At its lowest level, layers are created by:

- create an instance of the layer with `make_layer`
- set any parameters (including `ninput` and `noutput`) as
attributes
- add any sublayers to the `sub` vector
- call `initialize()`

There are three different functions for constructing layers and networks:

- `make_layer(kind)` looks up the constructor and gives you an uninitialized layer
- `layer(kind,ninput,noutput,args,sub)` performs all initialization steps in sequence
- `make_net(kind,args)` initializes a whole collection of layers at once
- `make_net_init(kind,params)` is like `make_net`, but parameters are given in string form

The `layer(kind,ninput,noutput,args,sub)` function will perform
these steps in sequence.

Layers and networks are usually passed around as `shared_ptr`;
there is a typedef of this calling it `Network`.

This can be used to construct network architectures in C++ pretty
easily. For example, the following creates a network that stacks
a softmax output layer on top of a standard LSTM layer:

```c++
Network net = layer("Stacked", ninput, noutput, {}, {
layer("LSTM", ninput, nhidden,{},{}),
layer("SoftmaxLayer", nhidden, noutput,{},{})
});
```

Note that you need to make sure that the number of input and
output units are consistent between layers.

In addition to these basic functions, there is also a small implementation
of CTC alignment.

The C++ code roughly follows the lstm.py implementation from the Python
version of OCRopus. Gradients have been verified for the core LSTM
implementation, although there may be still be bugs in other parts of
the code.

There is also a small multidimensional array class in `multidim.h`; that
isn't used in the core LSTM implementation, but it is used in debugging
and testing code, for plotting, and for HDF5 input/output. Unlike Eigen,
it uses standard C/C++ row major element order, as libraries like
HDF5 expect. (NB: This will be replaced with Eigen::Tensor.)
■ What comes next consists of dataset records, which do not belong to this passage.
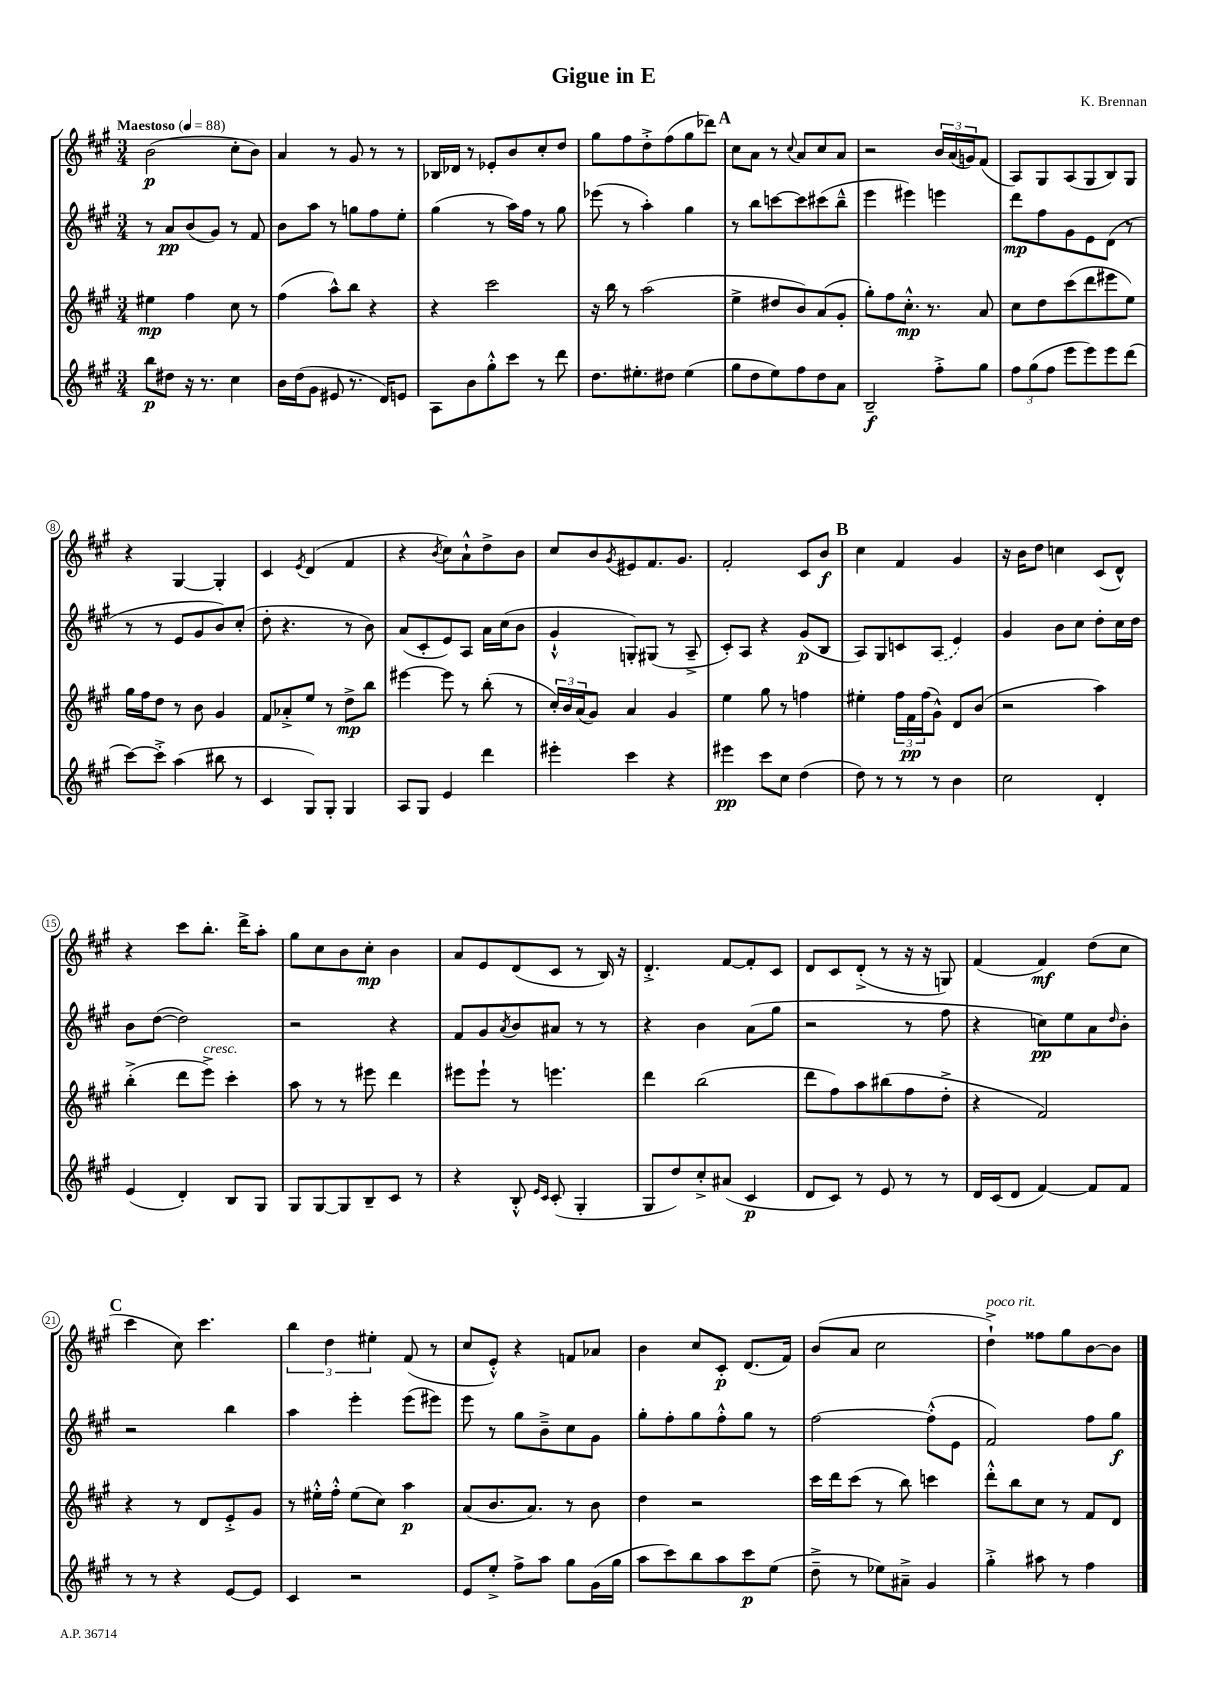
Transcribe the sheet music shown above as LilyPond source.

\header { title = "Gigue in E" composer = "K. Brennan" }
<<
\new StaffGroup <<
\new Staff = "s0" {
    \clef treble \key a \major \numericTimeSignature \time 3/4 \tempo "Maestoso" 4 = 88
    b'2\p( cis''8-. b'8) |
    a'4 r8 gis'8 r8 r8 |
    bes16 des'16 r8 ees'8-. b'8 cis''8-. d''8 |
    gis''8 fis''8 d''8-.-> fis''8( gis''8 des'''8) |
    \mark \markup { \bold "A" } cis''8 a'8 r8 \appoggiatura { cis''8 } a'8 cis''8 a'8 |
    r2 \tuplet 3/2 { b'16 a'16( g'16) } fis'8( |
    a8) gis8 a8( gis8 b8) gis8 |
    r4 gis4~ gis4-. |
    cis'4 \acciaccatura { e'8 } d'4( fis'4 |
    r4 \acciaccatura { b'8 } cis''8) a'8-!-^ d''8-> b'8 |
    cis''8 b'8 \acciaccatura { gis'8 } eis'8 fis'8. gis'8. |
    fis'2-. cis'8 b'8\f |
    \mark \markup { \bold "B" } cis''4 fis'4 gis'4 |
    r16 b'16 d''8 c''4 cis'8( d'8-^) |
    r4 cis'''8 b''8.-. d'''16-> a''8-. |
    gis''8 cis''8 b'8 cis''8-.\mp b'4 |
    a'8 e'8 d'8( cis'8 r8 b16) r16 |
    d'4.-.-> fis'8~ fis'8-. cis'8 |
    d'8 cis'8 d'8-.->( r8 r16 r16 g8) |
    fis'4( fis'4\mf) d''8( cis''8 |
    \mark \markup { \bold "C" } cis'''4 cis''8) cis'''4. |
    \tuplet 3/2 { b''4 d''4 eis''4-. } fis'8( r8 |
    cis''8 e'8-.-^) r4 f'8 aes'8 |
    b'4 cis''8 cis'8-.\p d'8.( fis'16) |
    b'8( a'8 cis''2 |
    d''4-!->^\markup { \italic "poco rit." }) fisis''8 gis''8 b'8~ b'8 \bar "|." |
}
\new Staff = "s1" {
    \clef treble \key a \major \numericTimeSignature \time 3/4
    r8 a'8\pp b'8( gis'8) r8 fis'8 |
    b'8 a''8 r8 g''8 fis''8 e''8-. |
    gis''4( r8 a''16) fis''16 r8 gis''8 |
    ees'''8( r8 a''4-.) gis''4 |
    \mark \markup { \bold "A" } r8 b''8 c'''8~ c'''8 cis'''8( b''8---^ |
    e'''4 eis'''4) e'''4 |
    d'''8\mp fis''8 gis'8 e'8 d'8( r8 |
    r8 r8 e'8 gis'8 b'8) cis''8-.( |
    d''8-. r4. r8 b'8) |
    a'8( cis'8-. e'8) a8 a'16 cis''16( b'8 |
    gis'4-!-^ g8-.) gis8( r8 a8---> |
    cis'8-.) a8 r4 gis'8\p( b8 |
    \mark \markup { \bold "B" } a8) gis8 c'8 \once \slurDashed a8( e'4) |
    gis'4 b'8 cis''8 d''8-. cis''16 d''16 |
    b'8 d''8~( d''2) |
    r2 r4 |
    fis'8 gis'8 \acciaccatura { a'8 } b'8 ais'8 r8 r8 |
    r4 b'4 a'8( gis''8 |
    r2 r8 fis''8 |
    r4 c''8\pp) e''8 a'8 \grace { d''16 } b'8-. |
    \mark \markup { \bold "C" } r2 b''4 |
    a''4 e'''4-. e'''8( eis'''8) |
    e'''8 r8 gis''8 b'8---> cis''8 gis'8 |
    gis''8-. fis''8-. gis''8 fis''8-.-^ gis''8 r8 |
    fis''2~ fis''8-.-^( e'8 |
    fis'2) fis''8 gis''8\f \bar "|." |
}
\new Staff = "s2" {
    \clef treble \key a \major \numericTimeSignature \time 3/4
    eis''4\mp fis''4 cis''8 r8 |
    fis''4( a''8-^) b''8 r4 |
    r4 cis'''2 |
    r16 b''16 r8 a''2( |
    \mark \markup { \bold "A" } e''4-> dis''8 b'8) a'8( gis'8-. |
    gis''8-.) fis''8 cis''8.-.-^\mp r8. a'8 |
    cis''8 d''8 cis'''8( d'''8 eis'''8 e''8) |
    gis''16 fis''16 d''8 r8 b'8 gis'4 |
    fis'8 aes'8-.-> e''8 r8 d''8->\mp b''8 |
    eis'''4~ eis'''8 r8 b''8-.( r8 |
    \tuplet 3/2 { cis''16-.) b'16 a'16( } gis'8) a'4 gis'4 |
    e''4 gis''8 r8 f''4 |
    \mark \markup { \bold "B" } eis''4-. \tuplet 3/2 { fis''16 fis'16\pp fis''16( } gis'8-^) d'8 b'8( |
    r2 a''4) |
    b''4-.->( d'''8 e'''8->^\markup { \italic "cresc." }) cis'''4-. |
    a''8 r8 r8 eis'''8 d'''4 |
    eis'''8 eis'''8-! r8 e'''4. |
    d'''4 b''2( |
    d'''8 fis''8) a''8 bis''8( fis''8 d''8-.-> |
    r4 fis'2) |
    \mark \markup { \bold "C" } r4 r8 d'8 e'8-.-> gis'8 |
    r8 eis''16-.-^ fis''16-.-^ eis''8( cis''8) a''4\p |
    a'8( b'8. a'8.) r8 b'8 |
    d''4 r2 |
    cis'''16 d'''16 cis'''8( r8 b''8) c'''4 |
    d'''8-.-^ b''8 cis''8 r8 fis'8 d'8 \bar "|." |
}
\new Staff = "s3" {
    \clef treble \key a \major \numericTimeSignature \time 3/4
    b''8\p dis''8 r16 r8. cis''4 |
    b'16 d''16( gis'8 eis'8 r8. d'16) e'8 |
    a8 b'8 gis''8-.-^ cis'''8 r8 d'''8 |
    d''8. eis''8.-. dis''8 eis''4( |
    \mark \markup { \bold "A" } gis''8 d''8 e''8) fis''8 d''8 a'8 |
    b2--\f fis''8-.-> gis''8 |
    \tuplet 3/2 { fis''8 gis''8( fis''8 } e'''8 e'''8) e'''8 d'''8( |
    cis'''8~) cis'''8-.-> a''4( bis''8 r8 |
    cis'4 gis8) gis8-. gis4 |
    a8 gis8 e'4 d'''4 |
    eis'''4-. cis'''4 r4 |
    eis'''4\pp cis'''8 cis''8 d''4( |
    \mark \markup { \bold "B" } d''8) r8 r8 r8 b'4 |
    cis''2 d'4-. |
    e'4( d'4-.) b8 gis8 |
    gis8 gis8~ gis8 b8-- cis'8 r8 |
    r4 b8-.-^ \grace { e'16 cis'16 } cis'8-.( gis4-. |
    gis8 d''8) cis''8-.-> ais'8( cis'4\p |
    d'8 cis'8) r8 e'8 r8 r8 |
    d'16 cis'16( d'8 fis'4~) fis'8 fis'8 |
    \mark \markup { \bold "C" } r8 r8 r4 e'8~ e'8 |
    cis'4 r2 |
    e'8 e''8-.-> fis''8-> a''8 gis''8 gis'16( gis''16 |
    a''8 cis'''8) b''8 a''8 cis'''8\p e''8( |
    d''8---> r8 ees''8) ais'8---> gis'4 |
    gis''4-.-> ais''8 r8 fis''4 \bar "|." |
}
>>
>>
\layout { \context { \Score \override BarNumber.stencil = #(make-stencil-circler 0.1 0.3 ly:text-interface::print) } }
LSTM models are stored in protocol buffer format (`clstm.proto`),
although adding new formats is easy. There is an older HDF5-based
storage format.

# Python API

The `clstm.i` file implements a simple Python interface to clstm, plus
a wrapper that makes an INetwork mostly a replacement for the lstm.py
implementation from ocropy.

# Command Line Drivers

There are several command line drivers:

- `clstmfiltertrain training-data test-data` learns text filters;
- input files consiste of lines of the form "inputoutput"
- `clstmfilter` applies learned text filters
- `clstmocrtrain training-images test-images` learns OCR (or image-to-text) transformations;
- input files are lists of text line images; the corresponding UTF-8 ground truth is expected in the corresponding `.gt.txt` file
- `clstmocr` applies learned OCR models

In addition, you get the following HDF5-based commands:

- clstmseq learns sequence-to-sequence mappings
- clstmctc learns sequence-to-string mappings using CTC alignment
- clstmtext learns string-to-string transformations

Note that most parameters are passed through the environment:

```
lrate=3e-5 clstmctc uw3-dew.h5
```

See the notebooks in the `misc/` subdirectory for documentation on the parameters and examples of usage.

(You can find all parameters via `grep 'get.env' *.cc`.)